Limburgse jobstudenten verdienden 136,5 miljoen

Vooral om piekmomenten op te vangen, maar ook omdat ze goedkoper zijn: daarom schakelen 3/10 Limburgse bedrijven jobstudenten in. Vorig jaar klopten deze studenten maar liefst 10 miljoen werkuren, goed voor 136,5 miljoen euro aan inkomsten, zo berekende Unizo Limburg.

Uit de jaarlijkse bevraging van Unizo Limburg (bij 213 ondernemingen) blijkt 3 op 10 Limburgse ondernemers een beroep te doet op jobstudenten en andere tijdelijke krachten. Ze doen dit om piekmomenten op te vangen (6/10), omdat ze goedkoper zijn dan vaste medewerkers (4/10) en om hun bedrijf draaiend te houden als vaste medewerkers vakantie hebben (2,5/10). Een aantal ondernemers meldt ook dat ze noodgedwongen een beroep doen op tijdelijke krachten omdat ze geen vaste medewerkers vinden.

Werken als jobstudent is bovendien een vrouwenkwestie, zo blijkt uit RSZ-cijfers: Limburgse meisjes werken vaker als jobstudent, vullen meer studentenjobs in en werken meer uren dan hun mannelijke collega’s. In totaal werkten alle Limburgse jobstudenten in 2022 samen voor het eerst meer dan 10 miljoen uren. Een record. Het ging om 210 gewerkte uren/student, goed voor een totale verloning van 136,53 miljoen euro of gemiddeld 2.842 euro per student.
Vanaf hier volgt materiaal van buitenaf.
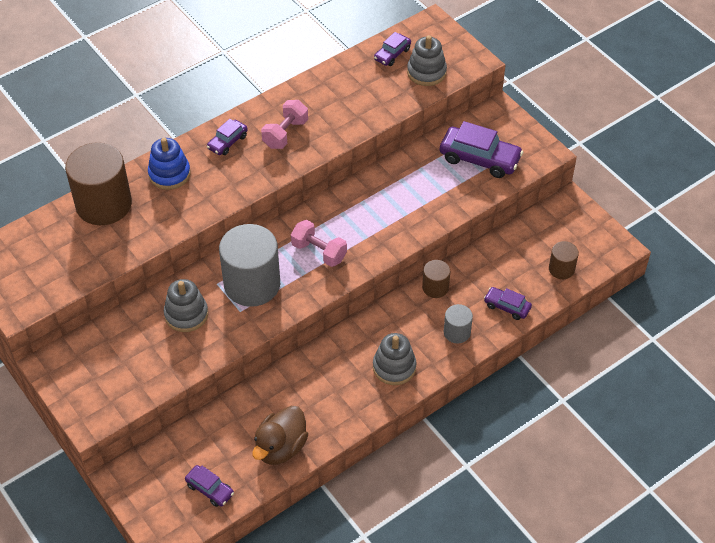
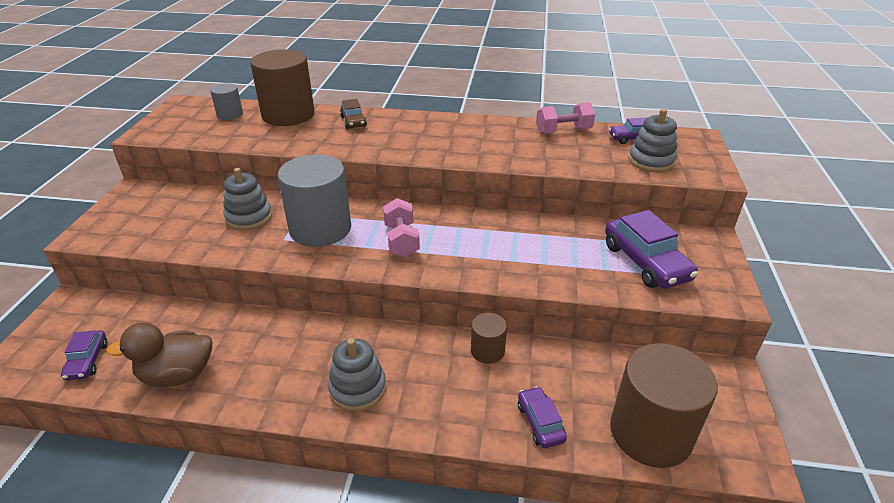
camera: 45 degrees right, 15 degrees down
blue stacking toy [148,138,191,190] -> brown car [340,99,367,129]
purple car [207,119,248,155] -> none
pink dumbbell [261,100,308,149] -> pink dumbbell moved to [536,102,595,134]
grey cylinder [444,304,473,344] -> grey cylinder moved to [210,83,243,120]
brown cylinder [549,241,579,279] -> brown cylinder [610,343,718,468], size x2.05

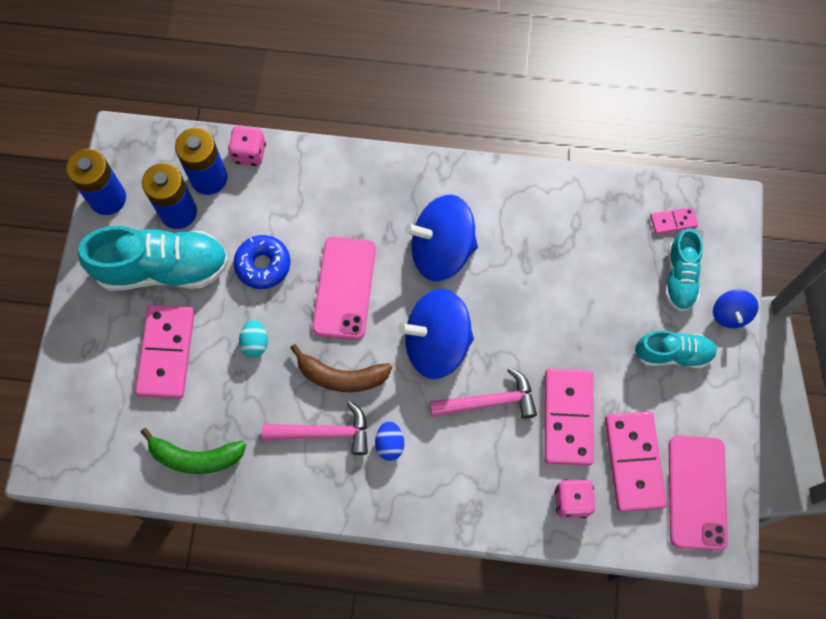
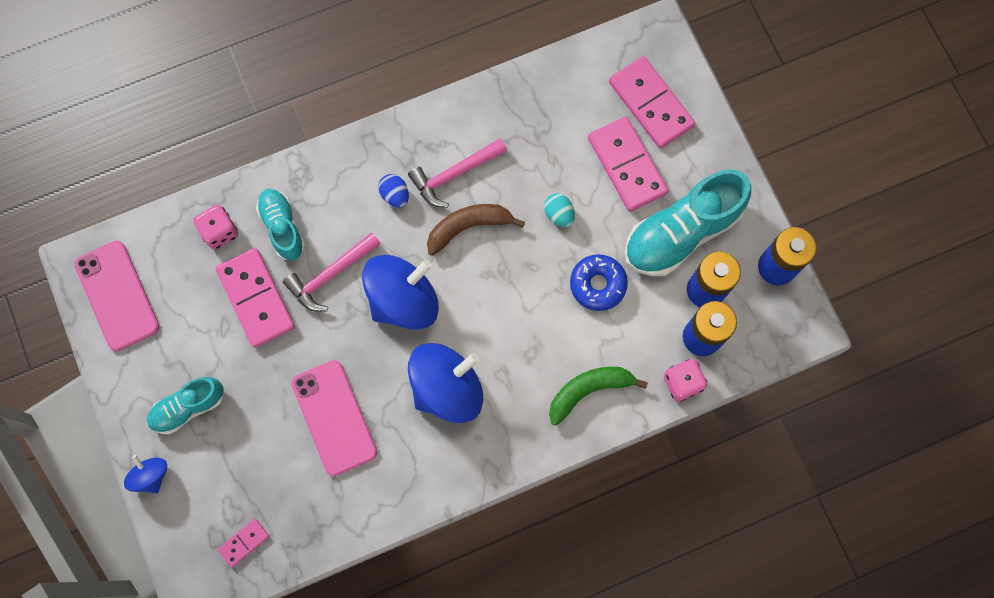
camera: 150 degrees right, 5 degrees up
green banana [141,428,246,474] -> green banana moved to [549,367,648,425]
pink phone [312,237,376,340] -> pink phone moved to [291,360,377,476]
pink domino [605,411,667,512] -> pink domino moved to [609,56,695,148]
turquoise shoe [665,228,703,311] -> turquoise shoe moved to [256,189,305,261]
Bart Lodewyckx, gedelegeerd bestuurder van Unizo Limburg, analyseert het cijfermateriaal: “Na corona zitten de cijfers inzake studentenarbeid volop in de lift. Studenten werken vaker, langer en doen dat steeds vaker buiten de zomermaanden. Studenten zijn dan ook bijzonder gegeerd bij ondernemingen, en dat hoeft niet te verbazen. Ze voegen in essentie een instant flexibiliteit toe binnen een bijzonder krappe arbeidsmarkt, met een logisch kostenvoordeel. Zo vormt studentenarbeid een ideaal instrument om gewone, reguliere tewerkstelling aan te vullen, of een tijdelijk hogere werklast te counteren. Heel interessant in tijden van arbeidsmarktkrapte is ook dat werkgevers via studentenjobs een inrijpoort hebben voor mogelijke toekomstige vaste medewerkers.”
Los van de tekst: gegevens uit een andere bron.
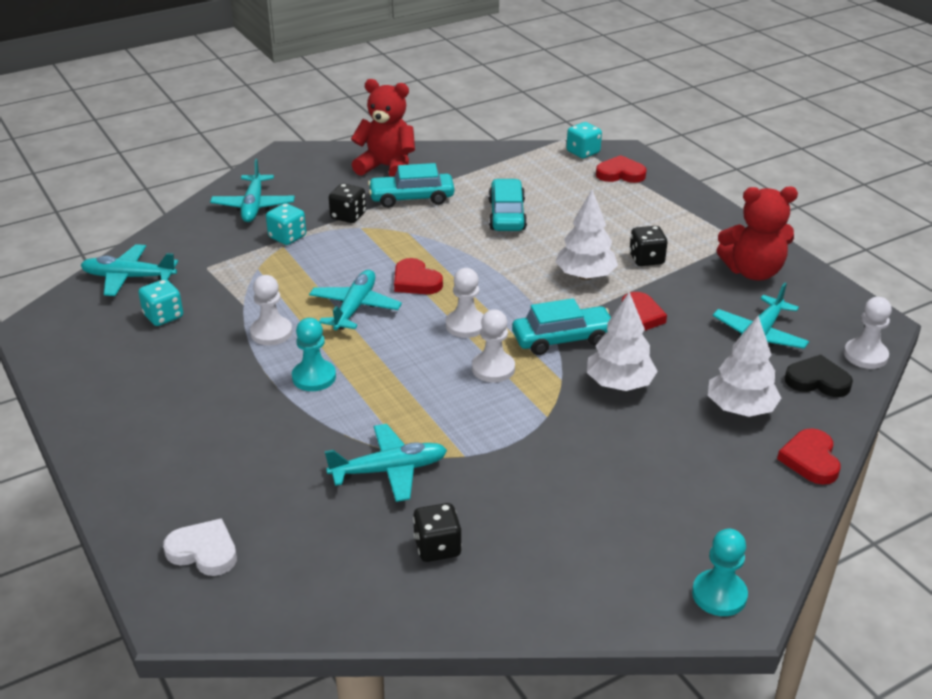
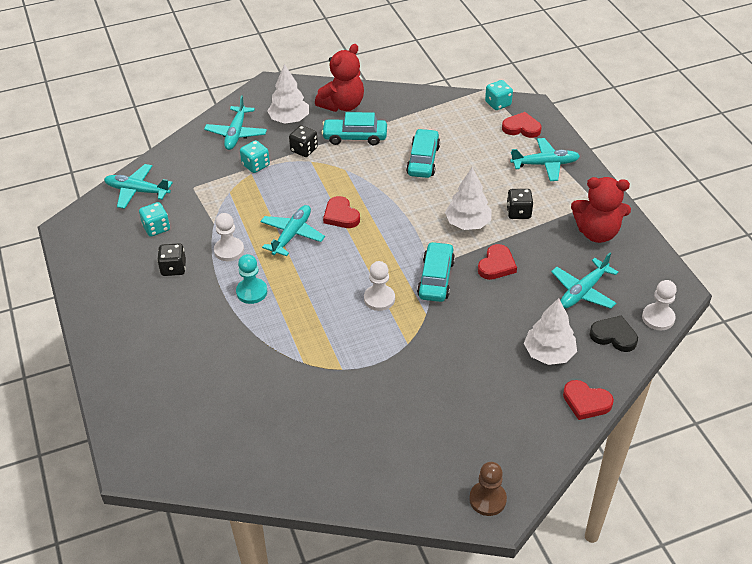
camera: 10 degrees right, 10 degrees up
white heart [163,518,237,576] -> none
turquoise plane [325,424,447,502] -> turquoise plane moved to [510,138,580,181]
red teddy bear [351,79,415,177] -> red teddy bear turned 105 degrees clockwise [315,44,364,112]
black dice [413,503,462,562] -> black dice moved to [157,243,186,276]
white pawn [446,268,484,338] -> none
turquoise car [512,298,611,355] -> turquoise car turned 75 degrees counterclockwise [417,242,455,302]
white tree [587,292,658,391] -> white tree moved to [267,64,309,124]
turquoise pawn [692,529,748,616] -> brown pawn [469,462,507,516]
red heart [777,428,840,485] -> red heart turned 75 degrees counterclockwise [563,380,614,420]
Lodewyckx benadrukt nog dat het optrekken van het maximale aantal uren voor studentenarbeid belangrijk is. “Ook al ligt het gemiddelde aantal gewerkte uren (212) nog ver onder de grens van 475 uren, die begin 2023 verhoogd werd tot 600 uren, is het voor een aantal studenten essentieel. Neem bijvoorbeeld een student die veertig weekends per jaar gemiddeld 8 uur in een bakkerij of in de horeca werkt, die komt jaarlijks al snel aan 320 uur. Als hij dan nog een maand vakantiewerk doet in de zomer (20×8 = 160 uren), dan was het oude systeem van 475 uren al te weinig. Een uitbreiding van de uren tot 600 verstoort bovendien de markt niet, maar is wel cruciaal voor die bedrijven die er een beroep op doen”, besluit Lodewyckx.